DISCLOSEABLE TRANSACTION ACQUISITION OF PROPERTIES

The Company is pleased to announce that on 12 March 2021, the Purchaser, an indirect wholly-owned subsidiary of the Company, entered into (i) the SPAs with the various Vendors (except Vendor 17) and (ii) the Preliminary SPA with Vendor 17, pursuant to which the Purchaser has agreed to purchase and the Vendors have agreed to sell their respective properties for a total consideration of HK$367,271,000.

As the highest applicable percentage ratio (as defined in the Listing Rules) for the Acquisition exceeds 5% but is less than 25%, the Acquisition constitutes a discloseable transaction for the Company and is subject to the announcement and reporting requirements under Chapter 14 of the Listing Rules.

INTRODUCTION

The Company is pleased to announce that on 12 March 2021, the Purchaser, an indirect wholly-owned subsidiary of the Company, entered into (i) the SPAs with the various Vendors (except Vendor 17) and (ii) the Preliminary SPA with Vendor 17, pursuant to which the Purchaser has agreed to purchase and the Vendors have agreed to sell their respective properties for a total consideration of HK$367,271,000.

THE SPAs AND THE PRELIMINARY SPA

Date

12 March 2021

Parties, Properties, Consideration and Delivery Date

Purchaser :World Forum Investment Limited, an indirect wholly-owned subsidiary of the Company

Agreement

Vendor

Property1

Consideration

Date of delivery

SPA 1

Vendor 1

Property 1

HK$15,000,000

Date of Completion

SPA 2

Vendor 2

Property 2

HK$7,450,000

SPA 3

Vendor 3

Property 3

HK$20,280,000

SPA 4

Vendor 4

Property 4

HK$63,384,000

SPA 5

Vendor 5

Property 5

HK$51,708,000

On or before 31

August 20212

SPA 6

Vendor 6

Property 6

HK$51,708,000

SPA 7

Vendor 7

Property 7

HK$38,000,000

SPA 8

Vendor 8

Property 8

HK$16,000,000

SPA 9

Vendor 9

Property 9

HK$38,000,000

SPA 10

Vendor 10

Property 10

HK$9,500,000

SPA 11

Vendor 11

Property 11

HK$9,500,000

SPA 12

Vendor 12

Property 12

HK$7,350,000

SPA 13

Vendor 13

Property 13

HK$9,531,000

SPA 14

Vendor 14

Property 14

HK$6,500,000

SPA 15

Vendor 15

Property 15

HK$7,880,000

SPA 16

Vendor 16

Property 16

HK$7,880,000

Preliminary SPA

Vendor 17

Property 17

HK$7,600,000

Total :

HK$367,271,000

Notes:

  • 1. Except for Property 3 and Property 4 which will be delivered upon Completion with tenancies that will expire on 20 July 2021 and 1 June 2021 respectively, all other Properties will be delivered with vacant possession according to the date of delivery as set out above.

  • 2. Licenses will be granted to the respective Vendors for use of the respective Properties from Completion until the date of delivery as set out above.
***
> Work instructions: Please rewrite the property acquisition announcement from "HK$7,600,000" up to and including "to the date of delivery as set out above.", substituting "leases" for "tenancies". The records that come after this text aren't needed.

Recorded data
***
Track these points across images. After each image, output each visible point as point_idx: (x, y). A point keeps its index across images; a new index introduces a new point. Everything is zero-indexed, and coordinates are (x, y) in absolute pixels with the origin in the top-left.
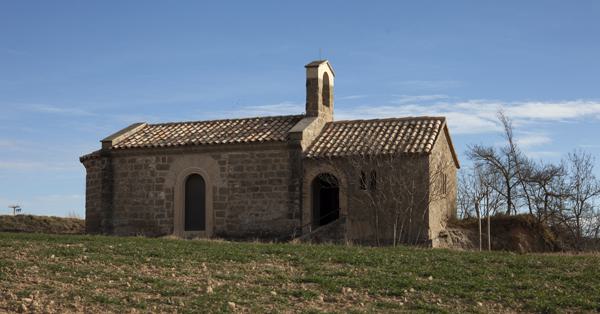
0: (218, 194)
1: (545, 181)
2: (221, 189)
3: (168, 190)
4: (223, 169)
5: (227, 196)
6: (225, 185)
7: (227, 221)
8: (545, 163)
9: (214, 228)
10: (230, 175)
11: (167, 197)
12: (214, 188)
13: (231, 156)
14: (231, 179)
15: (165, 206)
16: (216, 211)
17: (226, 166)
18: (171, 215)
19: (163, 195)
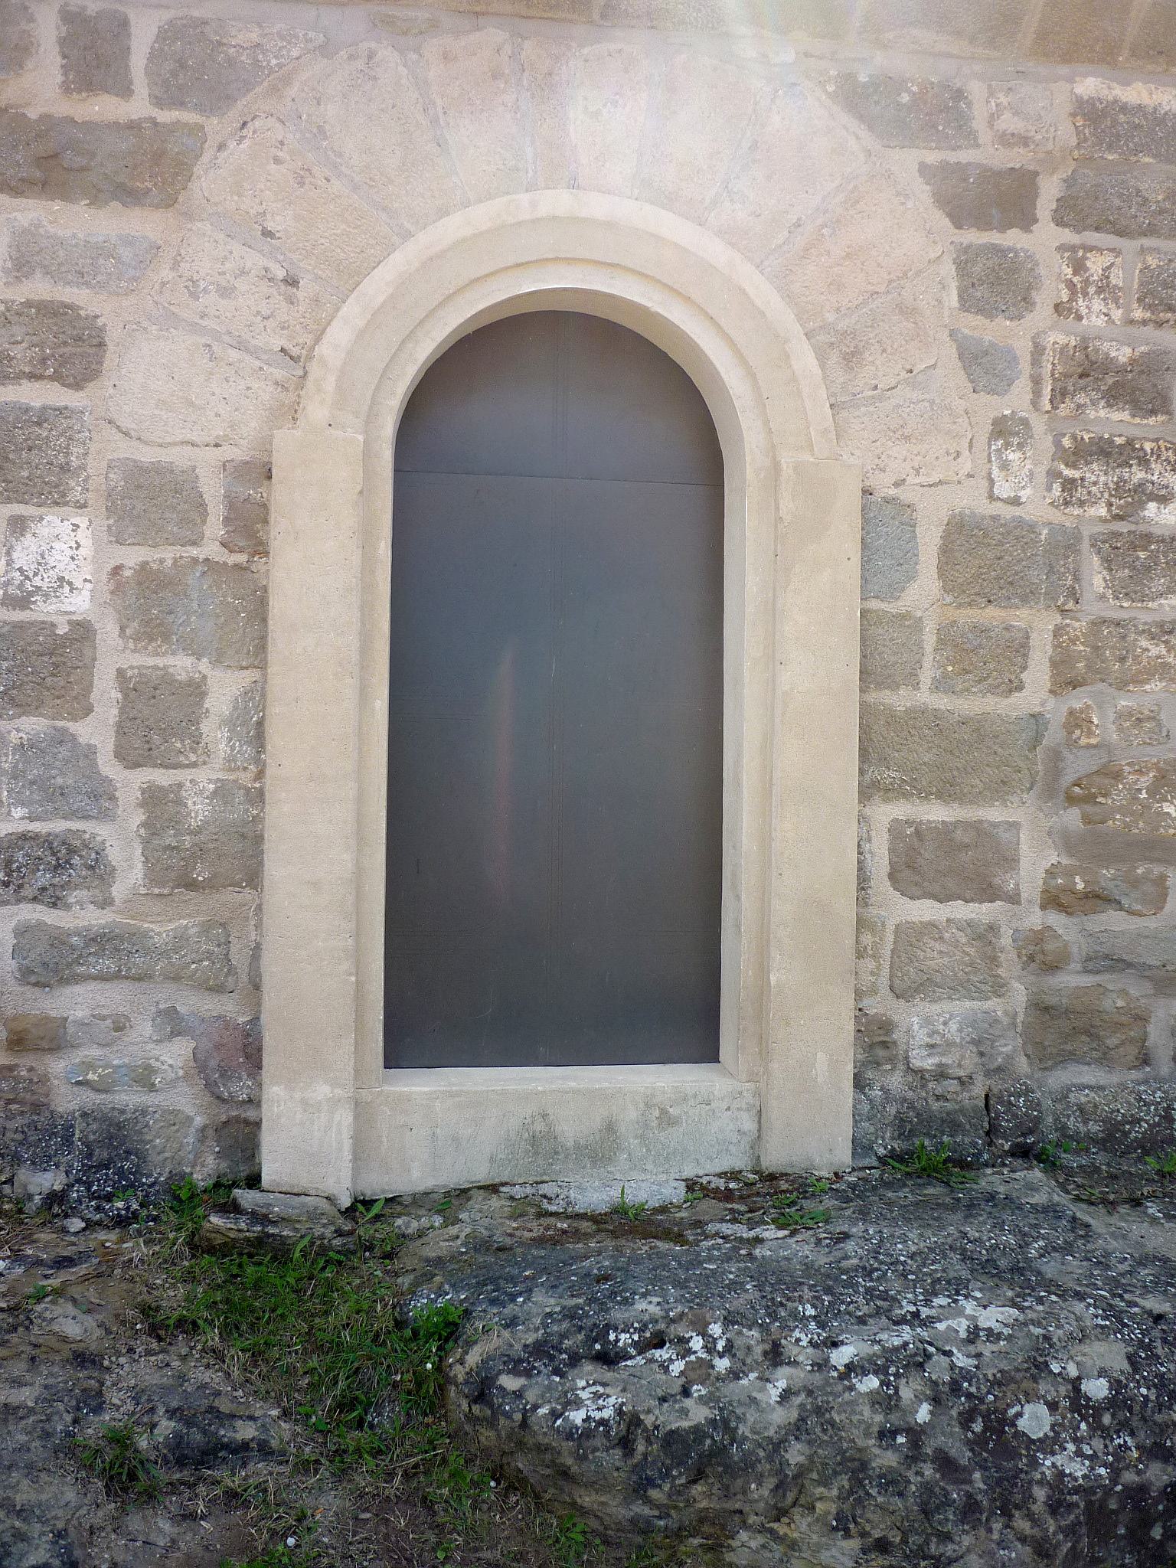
0: (923, 592)
1: (1133, 401)
2: (962, 534)
3: (149, 500)
4: (996, 285)
5: (1040, 625)
6: (1024, 487)
7: (1041, 956)
8: (75, 208)
9: (876, 1042)
10: (1086, 371)
11: (148, 601)
12: (882, 521)
13: (1094, 116)
14: (1113, 421)
15: (96, 731)
16: (886, 813)
17: (1043, 241)
18: (222, 861)
19: (978, 1427)
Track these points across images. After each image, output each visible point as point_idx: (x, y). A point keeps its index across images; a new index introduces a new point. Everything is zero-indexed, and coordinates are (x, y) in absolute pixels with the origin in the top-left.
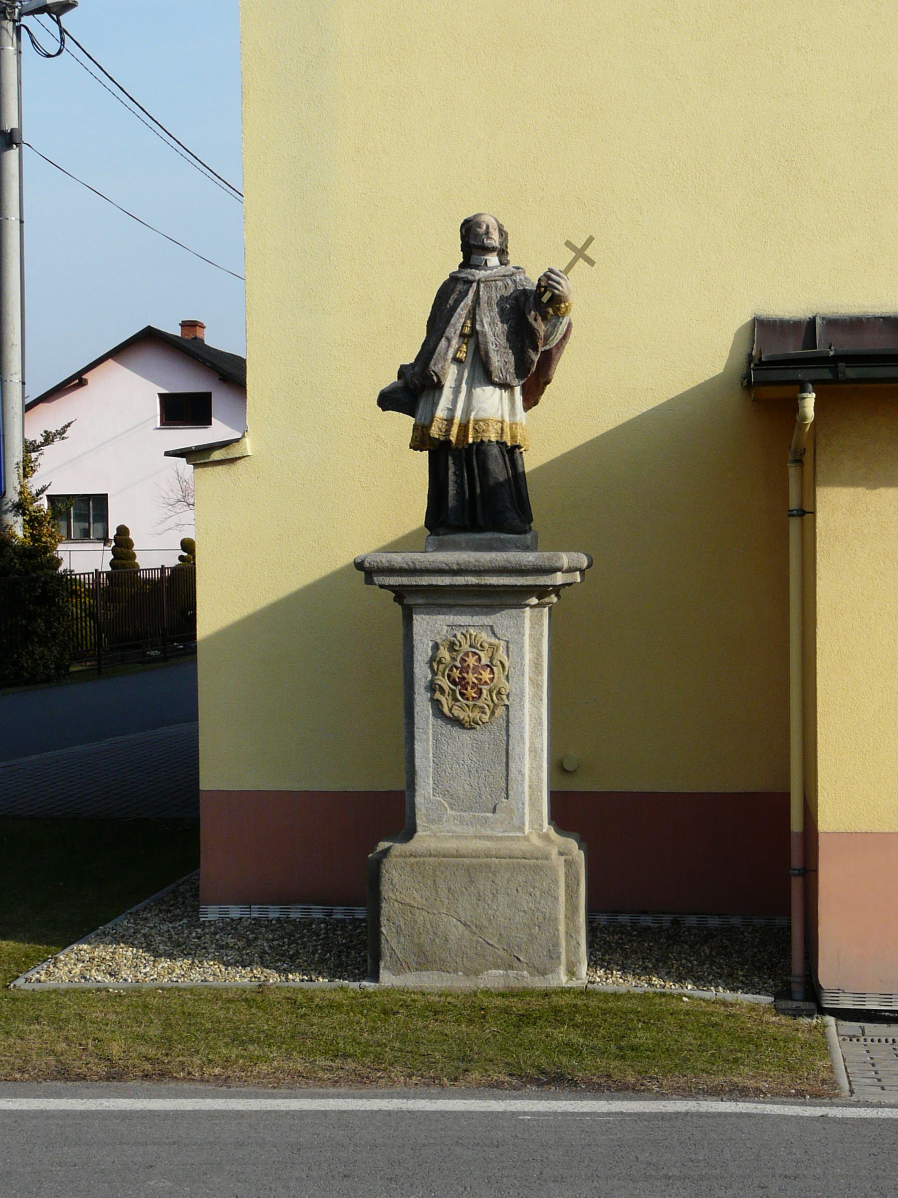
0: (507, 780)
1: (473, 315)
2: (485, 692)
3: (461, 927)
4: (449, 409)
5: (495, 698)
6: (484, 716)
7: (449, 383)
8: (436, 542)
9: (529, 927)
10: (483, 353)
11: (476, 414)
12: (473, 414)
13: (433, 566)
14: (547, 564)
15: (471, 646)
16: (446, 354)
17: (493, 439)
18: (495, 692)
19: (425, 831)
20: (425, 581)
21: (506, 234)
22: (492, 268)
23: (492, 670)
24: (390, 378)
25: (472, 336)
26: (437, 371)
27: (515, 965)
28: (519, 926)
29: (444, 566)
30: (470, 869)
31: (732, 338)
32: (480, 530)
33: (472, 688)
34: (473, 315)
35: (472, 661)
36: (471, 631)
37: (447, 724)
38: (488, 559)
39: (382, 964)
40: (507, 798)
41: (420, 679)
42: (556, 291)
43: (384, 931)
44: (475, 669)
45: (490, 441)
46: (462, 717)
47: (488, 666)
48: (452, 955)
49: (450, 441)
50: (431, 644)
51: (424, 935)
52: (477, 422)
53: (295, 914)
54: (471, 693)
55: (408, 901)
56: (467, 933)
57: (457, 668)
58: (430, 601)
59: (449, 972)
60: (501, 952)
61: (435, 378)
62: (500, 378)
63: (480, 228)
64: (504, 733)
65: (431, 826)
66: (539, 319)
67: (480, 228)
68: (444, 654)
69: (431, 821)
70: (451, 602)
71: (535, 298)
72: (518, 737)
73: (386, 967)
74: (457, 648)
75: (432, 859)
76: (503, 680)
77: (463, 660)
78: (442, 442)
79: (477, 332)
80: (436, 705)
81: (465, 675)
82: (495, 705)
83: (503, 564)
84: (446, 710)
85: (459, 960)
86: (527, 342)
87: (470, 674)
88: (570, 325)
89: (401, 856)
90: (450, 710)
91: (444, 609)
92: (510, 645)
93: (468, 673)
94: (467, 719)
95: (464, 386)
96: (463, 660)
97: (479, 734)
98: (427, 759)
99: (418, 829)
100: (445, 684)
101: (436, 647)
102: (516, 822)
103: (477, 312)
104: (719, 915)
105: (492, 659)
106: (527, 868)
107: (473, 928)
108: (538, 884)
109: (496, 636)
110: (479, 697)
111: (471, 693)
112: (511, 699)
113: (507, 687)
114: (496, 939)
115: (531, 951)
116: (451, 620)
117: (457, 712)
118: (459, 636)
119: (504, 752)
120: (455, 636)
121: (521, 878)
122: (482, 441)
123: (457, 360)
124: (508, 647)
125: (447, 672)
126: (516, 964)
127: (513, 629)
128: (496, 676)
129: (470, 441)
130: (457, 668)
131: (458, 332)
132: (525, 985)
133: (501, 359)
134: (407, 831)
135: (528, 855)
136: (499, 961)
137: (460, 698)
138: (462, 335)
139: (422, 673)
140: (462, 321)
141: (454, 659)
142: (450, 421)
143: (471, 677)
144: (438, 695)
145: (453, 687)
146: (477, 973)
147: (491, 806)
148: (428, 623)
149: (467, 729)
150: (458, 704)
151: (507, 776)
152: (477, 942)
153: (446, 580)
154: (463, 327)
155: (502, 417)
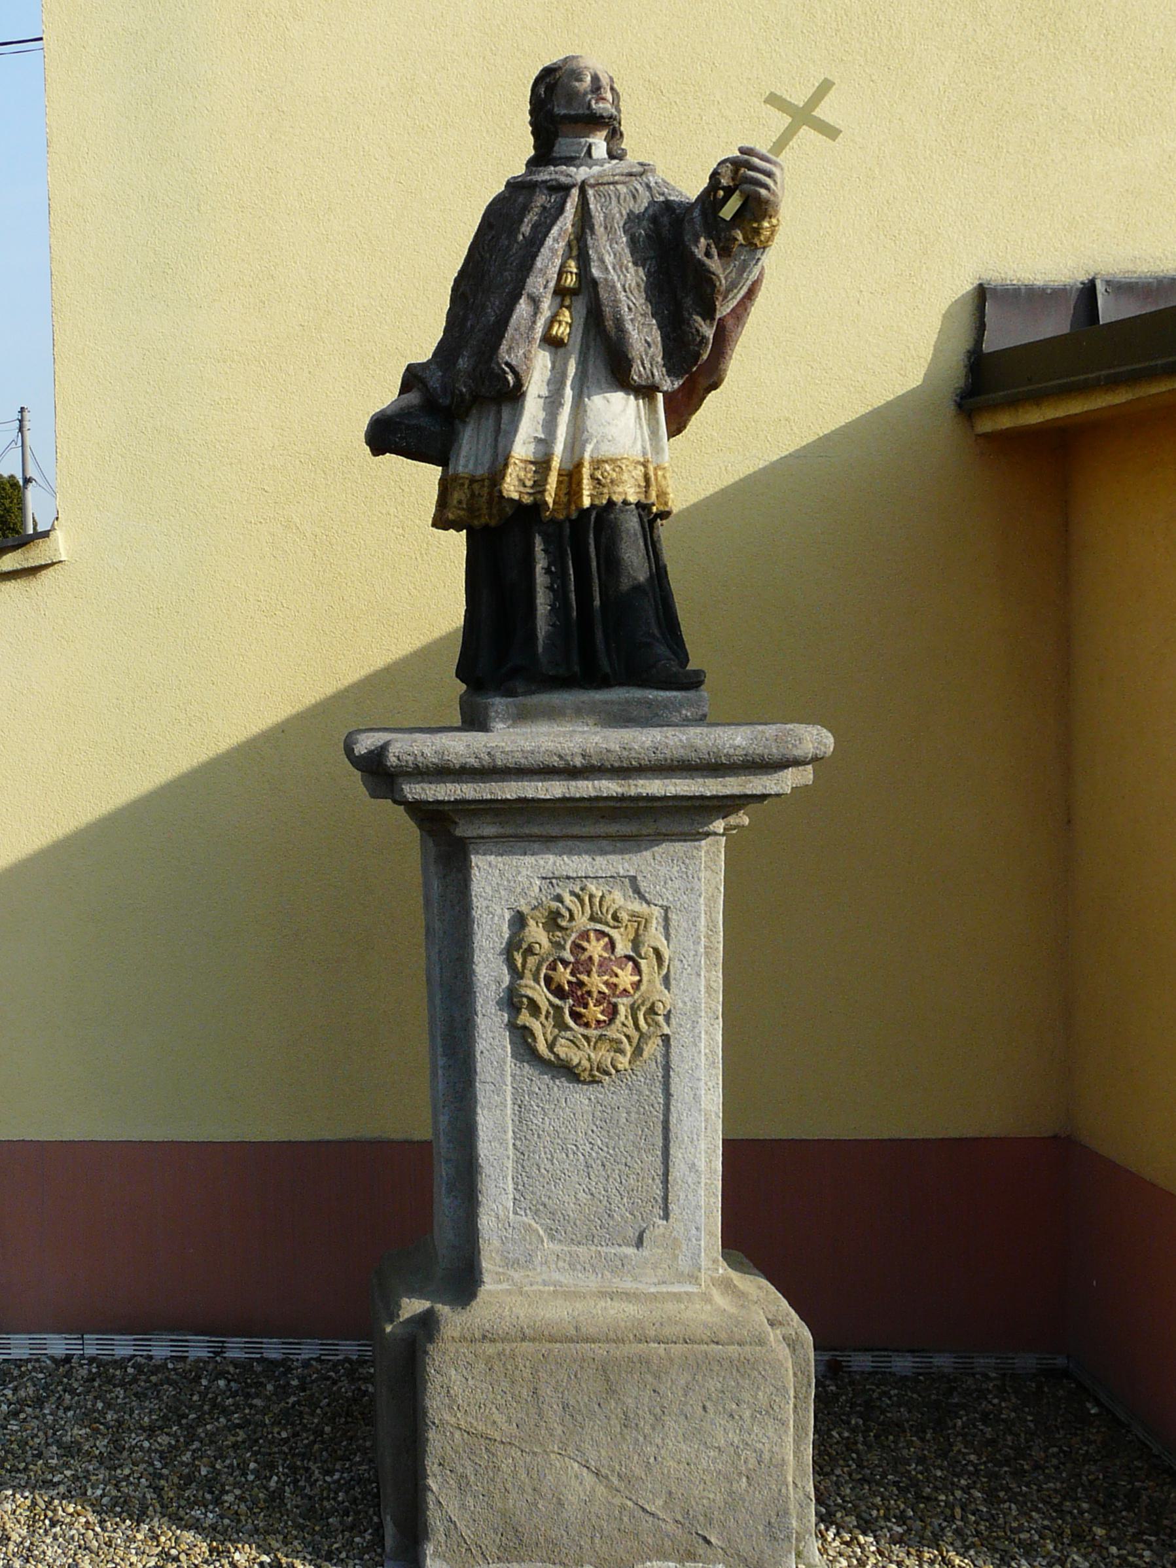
0: (666, 1182)
1: (579, 249)
2: (622, 1010)
4: (539, 441)
5: (642, 1022)
6: (620, 1058)
7: (536, 387)
8: (513, 710)
9: (726, 1478)
10: (609, 324)
11: (596, 448)
12: (589, 448)
13: (532, 761)
14: (775, 752)
15: (592, 919)
16: (532, 328)
18: (643, 1009)
19: (500, 1282)
20: (511, 790)
22: (600, 163)
23: (637, 966)
24: (385, 393)
25: (585, 293)
26: (514, 363)
28: (707, 1478)
29: (555, 761)
31: (937, 325)
32: (604, 683)
34: (579, 249)
35: (596, 949)
36: (592, 888)
37: (542, 1073)
38: (648, 744)
39: (430, 1549)
40: (666, 1217)
41: (487, 986)
42: (763, 192)
43: (434, 1487)
45: (625, 503)
46: (575, 1061)
47: (629, 958)
48: (573, 1533)
49: (546, 503)
50: (507, 916)
51: (514, 1494)
52: (597, 464)
53: (160, 1350)
54: (595, 1012)
55: (481, 1427)
56: (601, 1490)
57: (565, 963)
58: (509, 830)
60: (670, 1527)
61: (510, 378)
62: (640, 376)
63: (580, 80)
64: (659, 1090)
65: (511, 1273)
66: (714, 251)
67: (580, 80)
68: (537, 933)
70: (554, 830)
71: (704, 213)
72: (689, 1098)
73: (436, 1554)
74: (564, 924)
76: (658, 981)
77: (578, 948)
78: (527, 506)
79: (594, 283)
80: (522, 1038)
81: (584, 978)
82: (642, 1035)
83: (681, 753)
84: (542, 1047)
85: (585, 1543)
86: (688, 302)
87: (594, 975)
88: (761, 274)
89: (463, 1339)
90: (551, 1047)
91: (536, 846)
92: (673, 916)
93: (589, 974)
94: (585, 1063)
95: (568, 393)
96: (578, 948)
97: (610, 1093)
98: (502, 1142)
99: (486, 1278)
100: (541, 995)
101: (519, 921)
102: (684, 1265)
103: (590, 242)
104: (911, 1351)
105: (636, 943)
106: (726, 1364)
107: (615, 1480)
108: (746, 1396)
109: (642, 897)
110: (611, 1021)
112: (673, 1021)
113: (665, 998)
115: (732, 1523)
116: (549, 866)
117: (563, 1050)
118: (568, 898)
119: (659, 1129)
120: (559, 899)
121: (713, 1385)
122: (611, 503)
123: (552, 343)
124: (666, 919)
125: (544, 971)
126: (701, 1549)
127: (677, 884)
128: (645, 978)
129: (587, 502)
130: (565, 963)
131: (552, 285)
133: (644, 338)
134: (464, 1282)
135: (723, 1336)
136: (667, 1543)
137: (572, 1024)
138: (561, 292)
139: (489, 972)
140: (558, 262)
141: (559, 946)
142: (542, 465)
143: (596, 982)
145: (557, 1001)
147: (632, 1234)
148: (501, 874)
149: (584, 1082)
150: (568, 1034)
151: (666, 1173)
152: (623, 1507)
153: (555, 789)
154: (560, 274)
155: (644, 454)
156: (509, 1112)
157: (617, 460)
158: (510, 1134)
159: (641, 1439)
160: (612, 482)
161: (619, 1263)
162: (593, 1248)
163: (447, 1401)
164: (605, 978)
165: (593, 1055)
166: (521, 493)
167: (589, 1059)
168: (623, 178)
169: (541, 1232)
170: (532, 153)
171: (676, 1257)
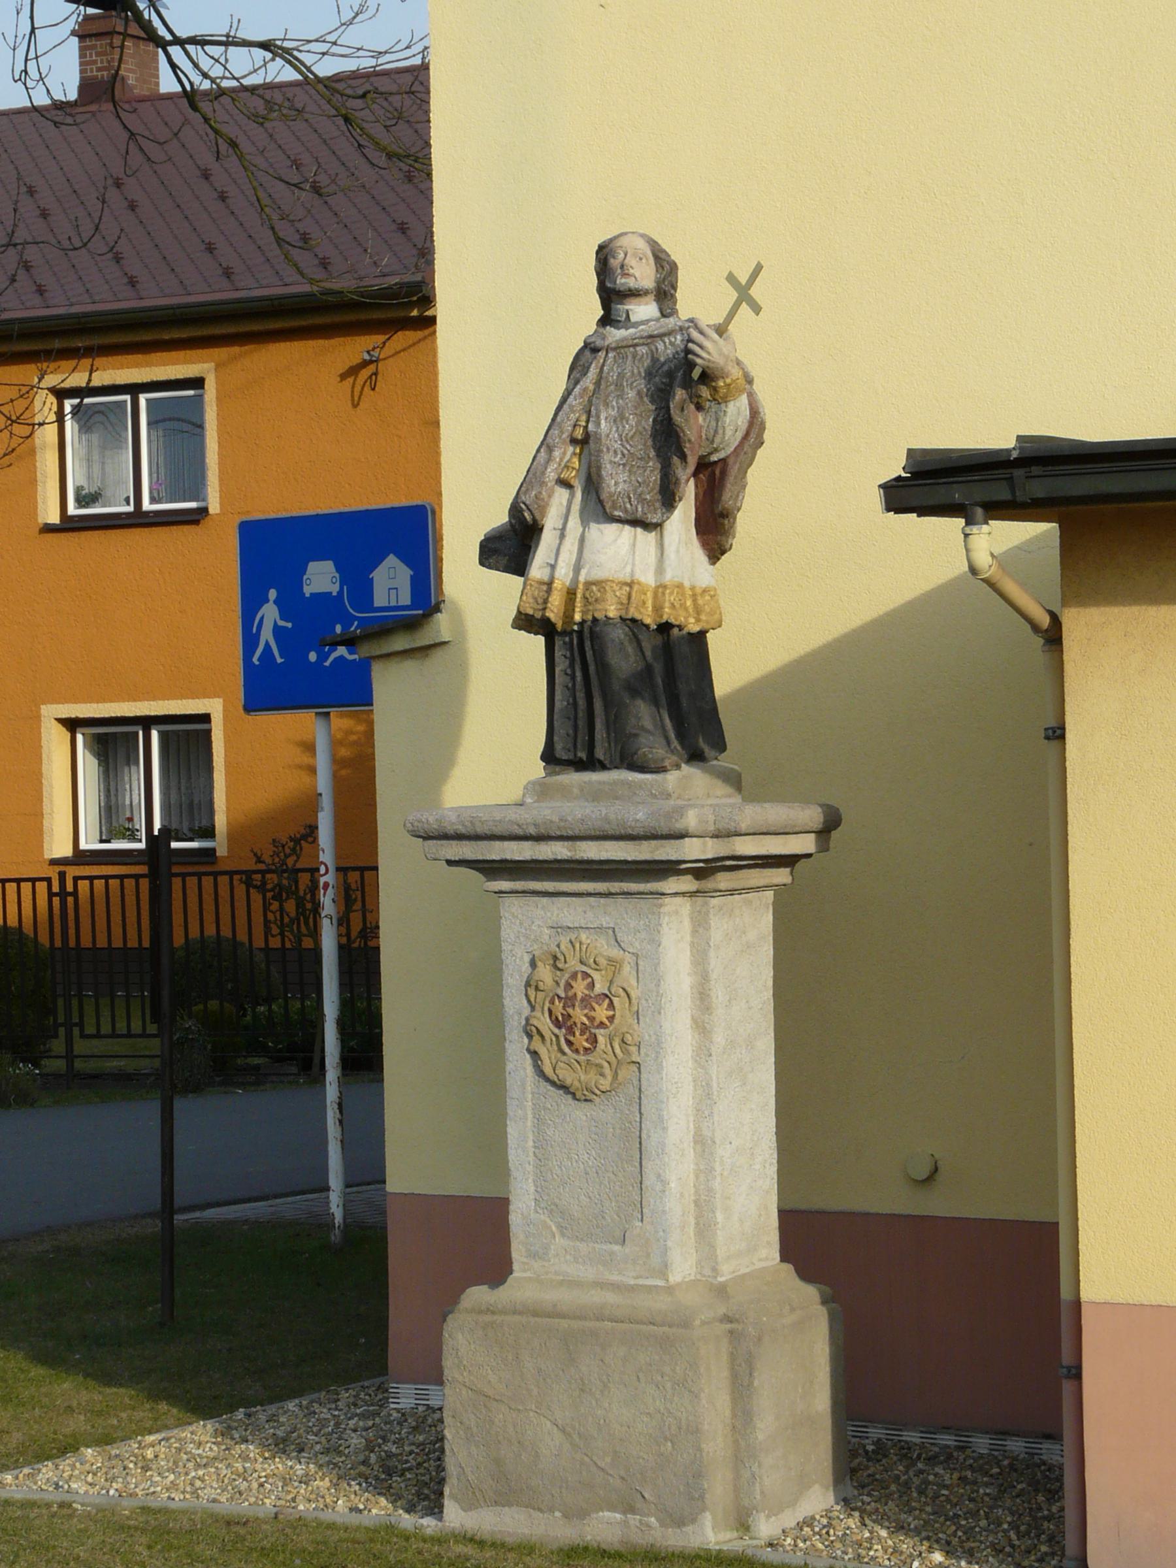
***
> The completed task:
HK$7,600,000

Total :

HK$367,271,000

Notes:

  • 1. Except for Property 3 and Property 4 which will be delivered upon Completion with leases that will expire on 20 July 2021 and 1 June 2021 respectively, all other Properties will be delivered with vacant possession according to the date of delivery as set out above.